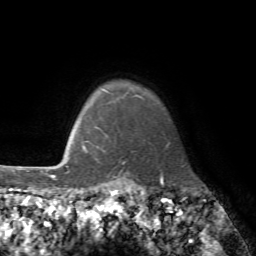
Breast MRI, one axial slice. Position 66 of 72 along the scan axis. Cropped to one breast. Dynamic contrast-enhanced series, time point 2 of 7 at this slice position (early post-contrast). 1.5 T. TE 4.2 ms, TR 8.7 ms. 256 × 256 image matrix, field of view 180 × 180 mm. Female patient.
Annotated regions visible in this slice (semi-automatically segmented with operator editing):
- enhancing-tissue mask used for the functional tumour volume (all voxels passing the contrast-enhancement thresholds inside the analysis volume; usually the tumour): bounding box (x1, y1, x2, y2) in pixels: (82, 128, 125, 164)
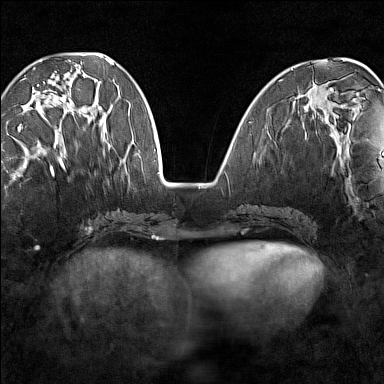
Breast MRI (dynamic contrast-enhanced), one axial slice; position 52 of 160 along the scan axis; dynamic contrast-enhanced series, time point 2 of 7 at this slice position (early post-contrast); 1.5 T; TE 1.8 ms, TR 5 ms; 1 mm slice thickness; 384 × 384 image matrix, field of view 280 × 280 mm. Female patient.
Structures marked on this image (semi-automatically segmented with operator editing):
- enhancing-tissue mask used for the functional tumour volume (all voxels passing the contrast-enhancement thresholds inside the analysis volume; usually the tumour): bounding box [x1, y1, x2, y2] px = [18, 67, 88, 148]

-*-

Which lines in the entries above contain "functional"? Pull each of them out.

- enhancing-tissue mask used for the functional tumour volume (all voxels passing the contrast-enhancement thresholds inside the analysis volume; usually the tumour): bounding box (x1, y1, x2, y2) in pixels: (82, 128, 125, 164)
- enhancing-tissue mask used for the functional tumour volume (all voxels passing the contrast-enhancement thresholds inside the analysis volume; usually the tumour): bounding box [x1, y1, x2, y2] px = [18, 67, 88, 148]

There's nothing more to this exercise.